Because I don't deserve you, because I'm bad/weird/ugly/mean.

Or because you have a sinister motive. Love me? You’re joking.

Loving others should be a pure, simple and exquisitely easy action: Whether at-first-sight or accruing slowly over days or years, once love arrives, it should beam like a lighthouse, straight and sure and bright and true. At least, I think so. But. Those of us who don’t feel worthy refract every emotion involving others through our emotions involving us. Because our negative self-images seldom reflect reality, we tend to transform all relationships—and potential relationships—into bizarre obstacle courses lined with pitfalls, tripwires and trick mirrors. Self-loathing makes us certain of nothing, makes us afraid and too easily ashamed. Self-loathing makes us second-guess ourselves and others, turns pleasure into performance, punctures joy.

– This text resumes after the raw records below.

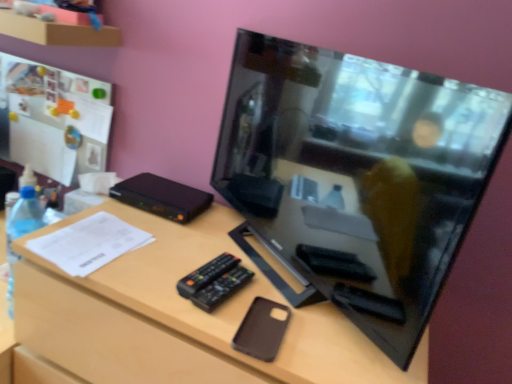
Identify the location of vacant space that's between black plastic remote at center and black glossy television at center. (230, 270).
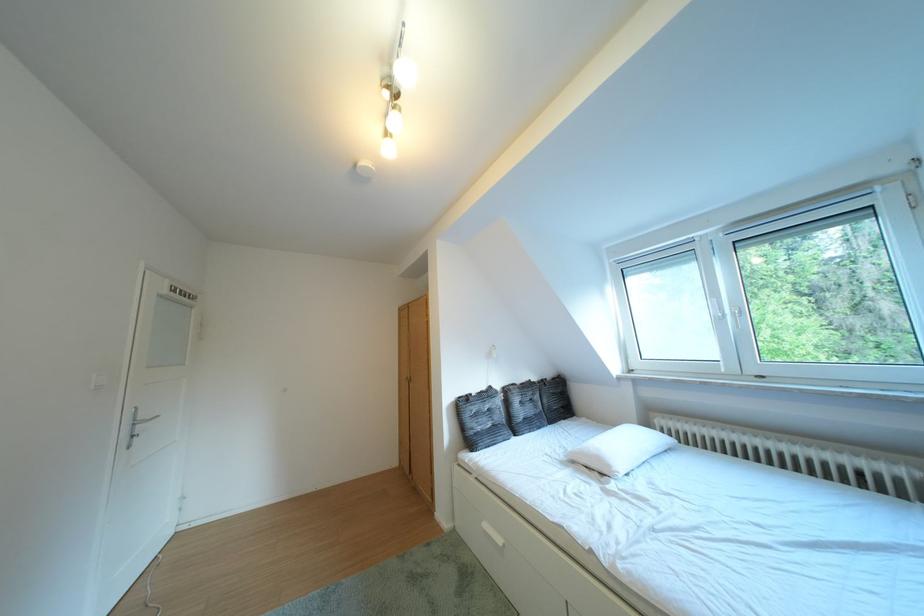
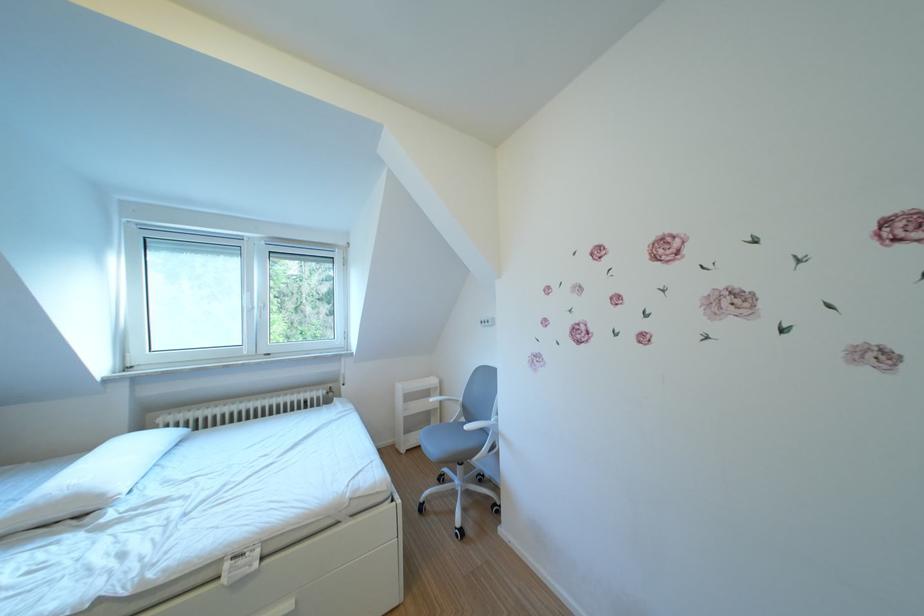
Find the pixel in the second image that matches point (736, 315) in the first image.

(265, 307)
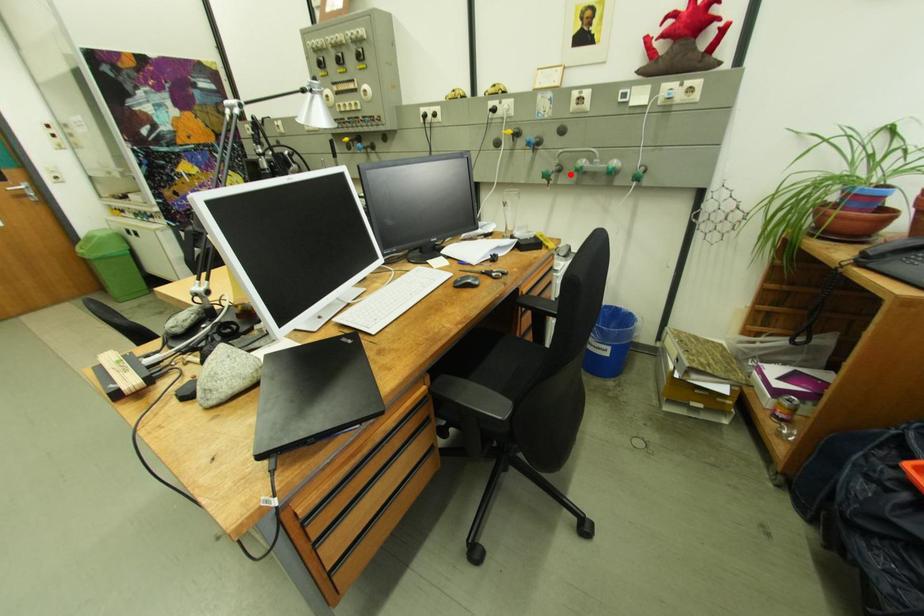
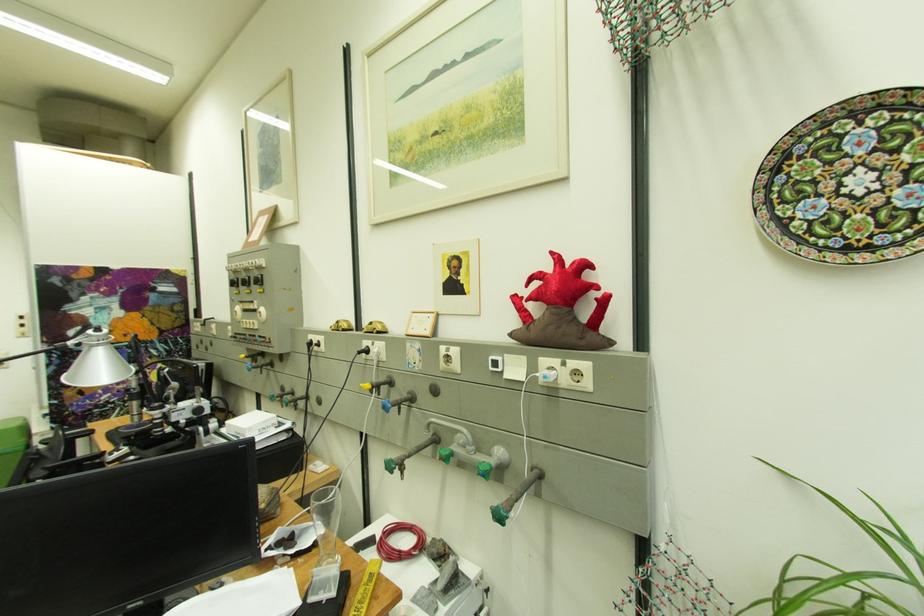
The point at the highlighted location is marked in the first image. Where is the corresponding point in the second image?

(448, 447)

Self-loathing makes love difficult and makes us difficult to love. It makes us needy, sluggish, argumentative, often withdrawn. Whoever loves us has to do a lot of pleading. Because we believe our self-loathing is justified, each might-be-love becomes a tug-of-war between our potential partner and it. Which is to say: and us.

The upside is: Whoever chooses to love (not abuse or use or take advantage of, but really love) someone with low self-esteem proves him—or herself— heroic, simply by doing so. Persistent. Patient. Brave.

So when such people summon the courage to say they love us, who are we going to believe: these heroes, or our own lying, self-loathing eyes?

What if each of us could grow a new pair of ears? Functioning separately from our regular ears, these new ears would be disconnected from our inner critics: could not hear those constant insults, whines and warnings but could hear only the words of those who love us, uninflected and direct. How would loving words sound if we weren't always trying so hard to fight them, debate them and drown them out? What if we learned to trust our new ears, learned to listen to those loving words—and accept them with grace?